Le gouvernement de l'Équateur a ordonné la suspension immédiate des activités minières dans la province amazonienne de Napo et la paralysie de toutes les installations minières de Portovelo et d'autres cantons d'El Oro, ainsi que dans les secteurs de Loja, dans le cadre d'une décision que les autorités ont qualifiée d'urgente et préventive face aux graves niveaux de contamination environnementale détectés dans les rivières et les sources d'eau.
La mesure a été annoncée par l'Exécutif par l'intermédiaire d'Inés Manzano, qui dirige le ministère de l'Environnement et de l'Énergie, et se base sur des rapports techniques qui démontrent la présence de métaux lourds et de substances toxiques à des concentrations supérieures aux limites autorisées par la réglementation environnementale. Selon les informations officielles, les analyses ont identifié des traces d'arsenic, de cadmium, de plomb, de cuivre et de cyanure, principalement dans les systèmes d'eau qui alimentent les communautés locales et se déversent dans des bassins de haute sensibilité écologique.

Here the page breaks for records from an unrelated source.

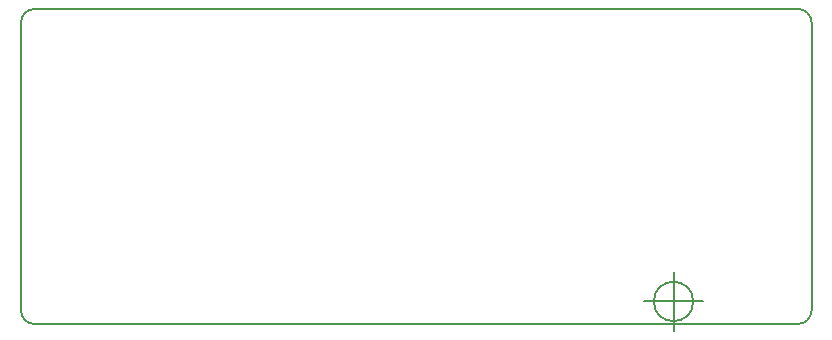
<source format=gbr>
G04 #@! TF.GenerationSoftware,KiCad,Pcbnew,(5.1.9)-1*
G04 #@! TF.CreationDate,2021-04-27T19:19:42+01:00*
G04 #@! TF.ProjectId,RGBtoHDMI Amiga Denise - v2++ Rev 2 by solarmon,52474274-6f48-4444-9d49-20416d696761,v2++ Rev 2*
G04 #@! TF.SameCoordinates,Original*
G04 #@! TF.FileFunction,Profile,NP*
%FSLAX46Y46*%
G04 Gerber Fmt 4.6, Leading zero omitted, Abs format (unit mm)*
G04 Created by KiCad (PCBNEW (5.1.9)-1) date 2021-04-27 19:19:42*
%MOMM*%
%LPD*%
G01*
G04 APERTURE LIST*
G04 #@! TA.AperFunction,Profile*
%ADD10C,0.150000*%
G04 #@! TD*
G04 #@! TA.AperFunction,Profile*
%ADD11C,0.200000*%
G04 #@! TD*
G04 APERTURE END LIST*
D10*
X158511666Y-90805000D02*
G75*
G03*
X158511666Y-90805000I-1666666J0D01*
G01*
X154345000Y-90805000D02*
X159345000Y-90805000D01*
X156845000Y-88305000D02*
X156845000Y-93305000D01*
D11*
X101600000Y-67183000D02*
G75*
G02*
X102743000Y-66040000I1143000J0D01*
G01*
X102743000Y-92710000D02*
G75*
G02*
X101600000Y-91567000I0J1143000D01*
G01*
X168529000Y-91567000D02*
G75*
G02*
X167386000Y-92710000I-1143000J0D01*
G01*
X167386000Y-66040000D02*
G75*
G02*
X168529000Y-67183000I0J-1143000D01*
G01*
D10*
X158511666Y-90805000D02*
G75*
G03*
X158511666Y-90805000I-1666666J0D01*
G01*
X154345000Y-90805000D02*
X159345000Y-90805000D01*
X156845000Y-88305000D02*
X156845000Y-93305000D01*
D11*
X167386000Y-92710000D02*
X102743000Y-92710000D01*
X168529000Y-67183000D02*
X168529000Y-91567000D01*
X167386000Y-66040000D02*
X102743000Y-66040000D01*
X101600000Y-67183000D02*
X101600000Y-91567000D01*
M02*

</source>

Dans le cas de Napo, la suspension couvre toutes les activités minières, sans distinction entre opérations artisanales, petites, moyennes ou formelles. La résolution gouvernementale n'établit pas, pour le moment, de période définie pour la réactivation du secteur dans cette province amazonienne, ce qui laisse la mesure dans un scénario à durée indéterminée conditionnée à de nouvelles évaluations environnementales et de sécurité. Selon les autorités, l’exploitation minière, notamment illégale, a généré de graves altérations des lits des rivières, une déforestation accélérée et des impacts directs sur des écosystèmes considérés comme stratégiques pour leur biodiversité.

Parallèlement, le gouvernement a ordonné la suspension des usines d'exploitation minière, c'est-à-dire des installations où l'or extrait est traité, à Portovelo et dans d'autres zones d'El Oro, ainsi que dans les zones minières de Loja. Historiquement, Portovelo concentre des dizaines de ces usines, qui traitent les minerais provenant à la fois de concessions légales et d'opérations informelles. Les autorités ont indiqué que, même si certaines usines disposent de permis, les impacts cumulés sur l'environnement et la gestion inadéquate des déchets justifient une intervention globale.
L'exécutif a inscrit cette décision dans le cadre d'une stratégie plus large visant à lutter contre l'exploitation minière illégale et à protéger les ressources en eau. Selon le ministère de l'Environnement et de l'Énergie, la contamination détectée représente non seulement un risque environnemental, mais aussi un problème de santé publique, en compromettant l'accès à l'eau potable pour la consommation humaine, l'agriculture et la pêche. La suspension vise à arrêter immédiatement le rejet des déchets miniers pendant que les contrôles, les inspections et les processus d'assainissement sont effectués.
Pour l'application de la mesure, le Gouvernement a ordonné la coordination de plusieurs entités de l'État. L'Agence de Régulation et de Contrôle des Mines, l'Agence de Régulation et de Contrôle des Eaux, la Police Nationale et les Forces Armées étaient chargées des tâches de contrôle, de fermeture et de surveillance, dans le but d'empêcher que les activités suspendues ne se poursuivent clandestinement. Les autorités ont prévenu que le non-respect de la résolution pourrait entraîner des sanctions administratives et pénales.

L'Exécutif a insisté sur le fait que cette décision ne répond pas à un changement général dans la politique minière du pays, mais plutôt à une action ciblée dans des situations critiques. Toutefois, la suspension a des implications économiques et sociales importantes, en particulier dans les régions où l'exploitation minière constitue une source centrale de revenus pour des milliers de familles. Au moment de l'annonce, le gouvernement n'a pas détaillé de mesures d'indemnisation ni de plans de transition productive pour les travailleurs concernés, bien qu'il ait indiqué que des alternatives seraient évaluées en coordination avec d'autres portefeuilles de l'État.
La suspension de l'exploitation minière à Napo, Portovelo et dans les secteurs de Loja intervient dans un contexte de pression publique croissante sur les impacts environnementaux de l'exploitation minière, en particulier en Amazonie et dans les districts aurifères historiques. Les organisations environnementales et les communautés locales dénoncent depuis des années la pollution des rivières et l’expansion des économies illégales liées à l’extraction de l’or.